In the media, considerable attention is focused on this theme; we have all seen the ING commercial urging you to calculate “your number.” Every large financial services firm has their own calculator on their website to help you figure out what your number is. You think you are bombarded with this stuff? You should see the financial periodicals we get. There isn’t a month that goes by without an article on “sustainable withdrawal rates in retirement.” Every conference I go to has at least one session on that very topic. And they are by no means consistent in their
advice. In this month’s Journal of Financial Planning, I read a feature article by two respected members of the planning community, who, contrary to conventional thinking, were advancing the theory that you should start with a low allocation to stocks at retirement and increase it as you approach your 90’s.

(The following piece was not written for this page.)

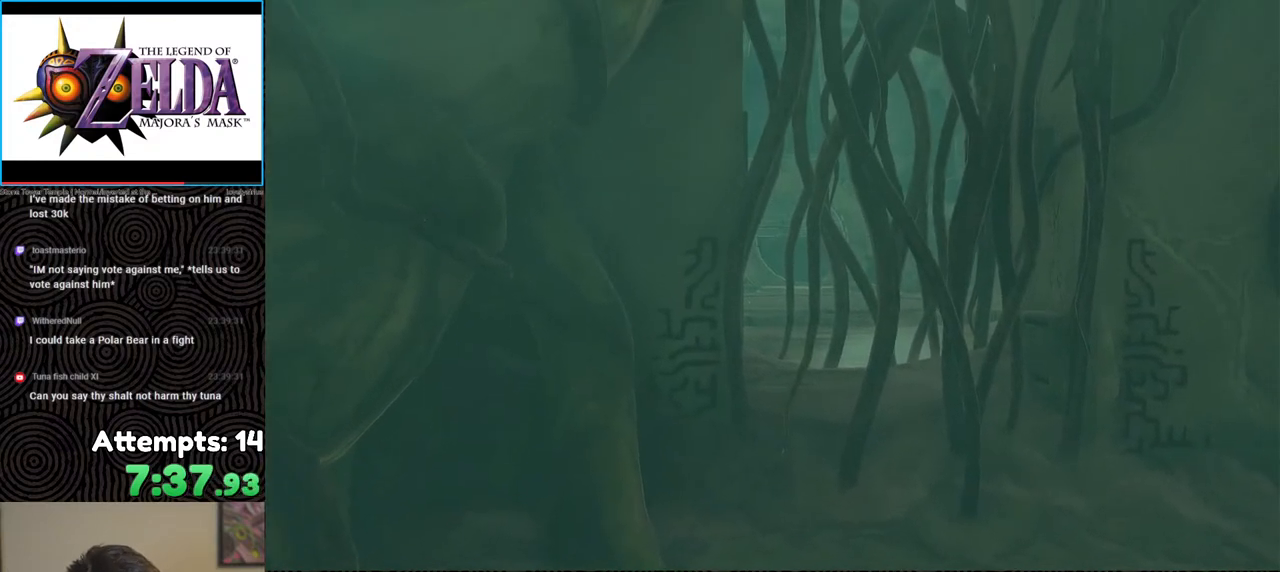
{"buttons": ["B"], "left_stick": "up", "right_stick": "center", "events": [[50, "B", "up"], [100, "B", "down"], [217, "B", "up"], [283, "B", "down"], [383, "B", "up"], [450, "B", "down"]]}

Say that again?
Sorting through all this, a few key points ring true to us.
Calculating “your number” is complicated. A good analysis starts with doing some serious homework on your retirement goals; mostly thinking about how your goals and your retirement spending relate. Skipping that step means you’ll have to fall back on rules of thumb like “retirees spend about 25% less than they do pre-retirement.” It’s just not that simple, and those “rules” can be misleading.
It really is personal. Ignore what your neighbor or brother-in-law is doing. There are no benchmarks to measure against. Your cash flow needs in retirement are unique to you. Your goals with respect to lifestyle, charity or family gifting are unique to you. This may sound elementary, but our human nature is such that we like to compare ourselves to others as a way of assessing how we are doing. In this case, it can be dangerous.Try to focus on you and your unique situation.
Focus on cash flow. When it comes to investing during retirement, focus on cash flow, not benchmark returns (such as outperforming the S&P 500). Many investment plans are focused on matching or beating benchmarks. That may be OK when you are in the accumulation phase but most of us should shift our focus to generating cash flow at retirement. Borrowing a metaphor from an excellent article I read many, many years ago, investors can be either chicken farmers, mostly concerned about the price of chickens, or egg farmers concerned about egg production. At retirement, think about becoming an egg farmer. You want eggs (interest and dividends from your portfolio). You understand the price of chickens (the value of your portfolio) will be volatile, but that’s not your primary concern; you aren’t selling them today anyway. My advice: ignore all the daily clucking about chicken prices, focus on steady and consistent egg production and you should sleep better at night.
As you review your own retirement planning and investment strategy, I urge you to understand the cash flow from your portfolio and the role it plays. We are happy to discuss how cash flow impacts our investment process, how the cash flow from your portfolio has changed over time and how it might behave in a bear market or rising-interest-rate environment.
No matter where you are in the process of retirement planning, we want you to be able to answer the question “how am I doing?” with a “pretty well, thank you.” It’s not easy, but it’s certainly doable if you stick with your plan, execute your strategy through good times and bad and strive to achieve your unique goals.